-- Start Passage to read --
# Sail Ionian Experiences?



## lunermonkey (Jul 23, 2003)

I am considering chartering from "Sail Ionian" for 2 weeks over the summer. From some of the posts on these message boards, it is apparent that charter companies are a bit of a mixed bag! Has anyone had any good or bad experiences with this compnay?


----------



## gurteen (Aug 8, 2003)

They are quite a small co which can be all to the good. You could also try Skorpios Charter who are also based in Nidri. thay have been around for over 16 years and have an excellent ranger of yachts and give good personal service.
OK I`m biased cause i charter my Jeanneau 371. with them


----------



## AndreT (Jan 27, 2011)
-- End Passage to read --
-- Start Dataset content --
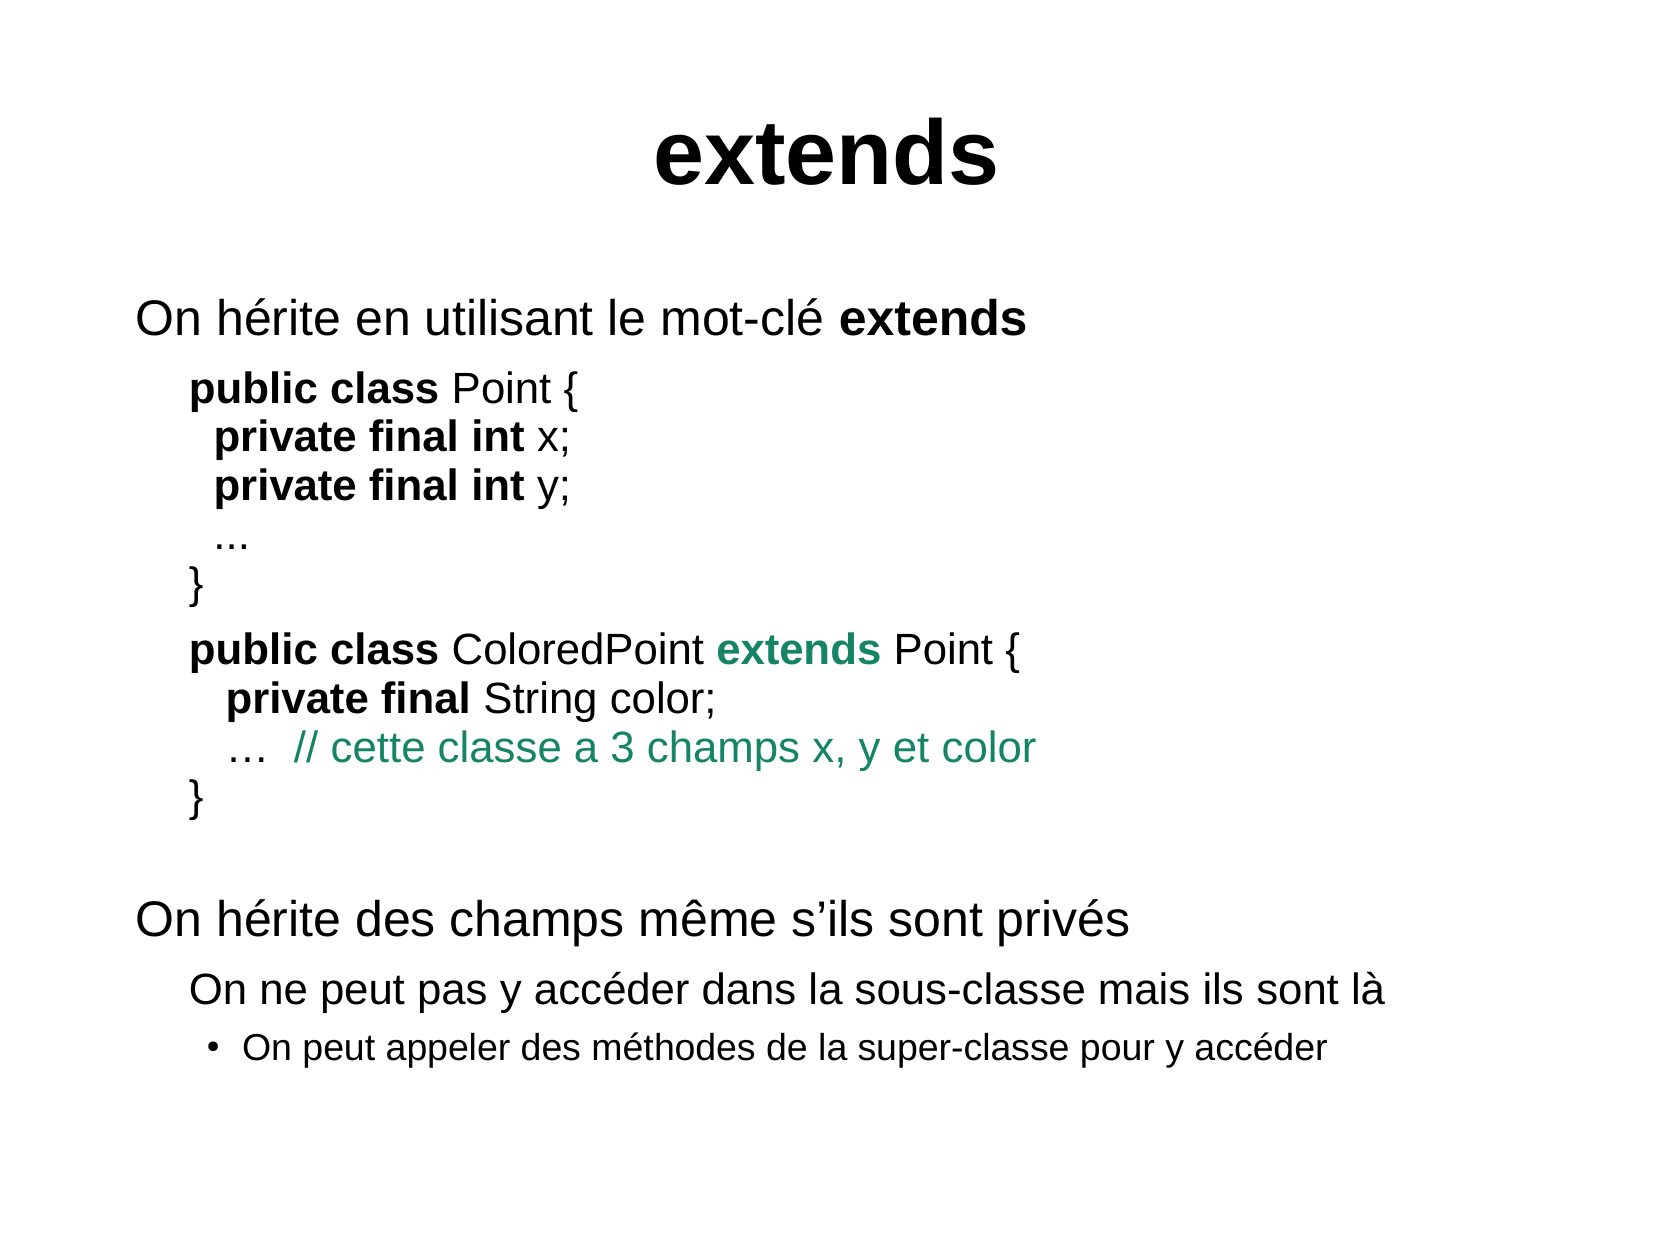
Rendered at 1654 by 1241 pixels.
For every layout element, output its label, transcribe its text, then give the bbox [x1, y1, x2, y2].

list On hérite en utilisant le mot-clé extends public class Point { private final int x; private final int y; ... } public class ColoredPoint extends Point { private final String color; … // cette classe a 3 champs x, y et color } On hérite des champs même s’ils sont privés On ne peut pas y accéder dans la sous-classe mais ils sont là On peut appeler des méthodes de la super-classe pour y accéder [82, 290, 1571, 1081]
title extends [82, 49, 1571, 257]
-- End Dataset content --
Brief 1:
In the Sail Ionian thread, how long has Skorpios Charter been in business?
Brief 2:
Write out, word for word, everything in the Sail Ionian thread from "# Sail Ionian" down to "(Aug 8, 2003)".
Rely only on the Sail Ionian thread, not the listing.

Right answer 1:
Over 16 years.

Right answer 2:
# Sail Ionian Experiences?



## lunermonkey (Jul 23, 2003)

I am considering chartering from "Sail Ionian" for 2 weeks over the summer. From some of the posts on these message boards, it is apparent that charter companies are a bit of a mixed bag! Has anyone had any good or bad experiences with this compnay?


----------



## gurteen (Aug 8, 2003)